TEXTE À LIRE —
--------------------------------------------------
À l'époque, le magazine Rolling Stones avait affirmé que Qwikster était peut-être le "pire lancement de produit depuis le New Coke".
L'erreur du "New Coke" - une controverse encore plus ancienne - mérite également d'être mentionnée.
En 1985, Coca-Cola a annoncé qu'elle modifierait la formule de sa boisson originale afin de concurrencer sa rivale Pepsi. Le goût plus sucré aurait suscité jusqu'à 8 000 plaintes téléphoniques par jour, selon le magazine Time.
79 jours après sa suppression, la recette traditionnelle a fait son retour grâce à la pression du public.
Image de marque engagée et conflits culturels
Des changements dans la stratégie des entreprises peuvent également être observés en ce qui concerne les principes relatifs à la diversité, à l'équité et à l'inclusion (DEI). Au grand dam des défenseurs des droits, de nombreuses entreprises ont modifié leur message sur l'inclusion ces dernières années, apparemment en réponse à l'évolution du climat politique.
Aux États-Unis en particulier, des groupes conservateurs ont exploité le slogan "go woke, go broke", appelant les clients à boycotter les marques qui promeuvent des politiques progressistes. Certains groupes de droite espèrent que la pression publique amènera les marques à réduire leur soutien à l'égalité des sexes, des races et des LGBTQ+.
Des entreprises telles que Brown-Forman Corporation, créateur du whisky Jack Daniel's, et le fabricant de motos Harley-Davidson ont renoncé à s'engager en faveur de l'équité et de l'inclusion. La marque de bière Bud Light, qui a suscité la colère des conservateurs après avoir travaillé avec l'actrice transgenre Dylan Mulvaney, s'est également éloignée des messages forts sur l'inclusion, se concentrant plutôt sur une image de marque américaine plus traditionnelle.
--------------------------------------------------
(Données des paramètres extrinsèques de caméra)
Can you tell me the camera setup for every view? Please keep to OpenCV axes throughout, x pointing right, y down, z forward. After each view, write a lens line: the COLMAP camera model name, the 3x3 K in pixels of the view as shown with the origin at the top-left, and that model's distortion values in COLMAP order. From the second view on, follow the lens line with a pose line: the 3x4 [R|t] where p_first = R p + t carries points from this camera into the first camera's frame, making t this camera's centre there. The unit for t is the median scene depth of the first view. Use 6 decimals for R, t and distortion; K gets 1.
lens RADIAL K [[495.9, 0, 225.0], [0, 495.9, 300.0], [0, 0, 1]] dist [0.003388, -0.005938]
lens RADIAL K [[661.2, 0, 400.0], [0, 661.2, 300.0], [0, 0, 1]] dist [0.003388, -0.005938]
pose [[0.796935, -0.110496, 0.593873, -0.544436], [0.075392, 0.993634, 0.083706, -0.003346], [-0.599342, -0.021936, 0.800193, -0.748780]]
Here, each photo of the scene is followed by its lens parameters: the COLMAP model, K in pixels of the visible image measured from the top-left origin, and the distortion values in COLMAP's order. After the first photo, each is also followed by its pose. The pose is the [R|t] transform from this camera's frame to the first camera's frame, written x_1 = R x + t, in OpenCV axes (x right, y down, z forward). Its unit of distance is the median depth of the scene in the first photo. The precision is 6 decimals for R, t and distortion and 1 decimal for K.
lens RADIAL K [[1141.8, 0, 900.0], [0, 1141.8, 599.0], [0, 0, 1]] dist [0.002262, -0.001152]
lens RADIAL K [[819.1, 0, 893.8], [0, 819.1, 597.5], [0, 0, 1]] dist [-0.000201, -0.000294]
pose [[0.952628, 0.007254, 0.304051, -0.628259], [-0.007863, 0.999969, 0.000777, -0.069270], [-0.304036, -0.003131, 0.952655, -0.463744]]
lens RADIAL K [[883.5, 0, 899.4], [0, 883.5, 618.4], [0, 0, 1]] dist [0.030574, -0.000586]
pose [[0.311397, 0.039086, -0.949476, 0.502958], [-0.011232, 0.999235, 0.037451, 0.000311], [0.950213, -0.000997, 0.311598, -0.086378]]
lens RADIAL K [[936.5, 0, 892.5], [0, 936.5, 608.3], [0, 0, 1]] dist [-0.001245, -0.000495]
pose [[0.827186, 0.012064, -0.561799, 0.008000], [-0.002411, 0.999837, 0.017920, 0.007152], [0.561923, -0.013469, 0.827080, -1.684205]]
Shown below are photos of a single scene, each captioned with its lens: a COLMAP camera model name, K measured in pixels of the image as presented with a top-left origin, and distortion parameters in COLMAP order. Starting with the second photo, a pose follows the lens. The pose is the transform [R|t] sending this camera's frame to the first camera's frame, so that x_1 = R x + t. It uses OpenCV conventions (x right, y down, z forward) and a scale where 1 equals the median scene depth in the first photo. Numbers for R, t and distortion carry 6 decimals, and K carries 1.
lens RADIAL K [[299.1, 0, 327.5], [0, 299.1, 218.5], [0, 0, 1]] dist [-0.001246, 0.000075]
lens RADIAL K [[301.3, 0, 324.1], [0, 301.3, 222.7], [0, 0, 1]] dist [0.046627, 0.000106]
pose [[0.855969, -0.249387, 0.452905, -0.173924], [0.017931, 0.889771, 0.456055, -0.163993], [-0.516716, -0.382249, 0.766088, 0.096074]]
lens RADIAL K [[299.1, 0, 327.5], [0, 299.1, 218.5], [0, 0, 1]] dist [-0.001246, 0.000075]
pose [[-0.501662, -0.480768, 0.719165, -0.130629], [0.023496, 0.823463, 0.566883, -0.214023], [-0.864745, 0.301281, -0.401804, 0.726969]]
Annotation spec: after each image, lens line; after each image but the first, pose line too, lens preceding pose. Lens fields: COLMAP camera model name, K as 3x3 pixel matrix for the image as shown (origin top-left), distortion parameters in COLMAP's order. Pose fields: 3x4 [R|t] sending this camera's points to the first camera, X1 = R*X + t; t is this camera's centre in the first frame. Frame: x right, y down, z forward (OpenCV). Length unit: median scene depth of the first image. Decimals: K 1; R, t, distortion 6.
--------------------------------------------------
QUESTIONS DE LECTURE —
1. Répondez à ces questions sur le texte consacré aux stratégies des marques :
(a) En quelle année Coca-Cola a-t-elle annoncé la modification de la formule de sa boisson originale ?
(b) Combien de jours après sa suppression la recette traditionnelle a-t-elle fait son retour ?
(c) Avec quelle actrice la marque Bud Light avait-elle travaillé ?
2. Rédigez la suite du texte sur les stratégies des marques, à partir de sa dernière phrase.
Les entrées n'ont aucun rapport avec le texte sur les stratégies des marques.

RÉPONSES NUMÉROTÉES —
1.
(a) Coca-Cola a fait cette annonce en 1985.
(b) La recette traditionnelle est revenue 79 jours après sa suppression.
(c) Bud Light avait travaillé avec l'actrice transgenre Dylan Mulvaney.

2.
Les positions des entreprises en matière de développement durable alimentent également le récit de la guerre culturelle, poussé encore plus loin dans ce débat par le président américain Donald Trump.
Depuis le retour de ce dernier, qui s'est engagé à "forer, bébé forer", (Drill baby drill !) un certain nombre d'entreprises sont revenues sur leurs engagements en matière d'environnement. Le géant pétrolier BP, par exemple, a déclaré au début de l'année qu'il augmenterait ses dépenses dans le domaine du pétrole et du gaz tout en réduisant les investissements dans les énergies renouvelables d'environ 70 %.
Plusieurs constructeurs automobiles ont également modifié leurs objectifs en matière de véhicules électriques, en partie à cause des problèmes liés à l'infrastructure et à la demande.
Gérer la crise avec Jimmy Kimmel
Dans le cas de Disney et Kimmel, " la pression des consommateurs mais aussi des syndicats liés à l'industrie était si forte qu'il n'aurait pas été sage de s'en tenir à cette décision ", a déclaré Joep Cornelissen, professeur de communication et de gestion d'entreprise à l'école de gestion de Rotterdam, l'université Erasmus.
Il a déclaré à Euronews que l'entreprise pourrait maintenant tenter d'expliquer son revirement de différentes manières. "L'une d'entre elles pourrait être une histoire de développement de personnage, où elle reconnaît que la décision était mauvaise et montre qu'elle soutient désormais le principe de la liberté d'expression et l'importance de la satire dans une société libre et démocratique".
Il poursuit : "Ils pourraient aussi dire que leur objectif de mettre l'émission hors ligne a été pris en pensant au peuple américain - comme un objectif transcendant - et que le moment critique étant maintenant passé, il est à nouveau possible de remettre l'émission à l'antenne".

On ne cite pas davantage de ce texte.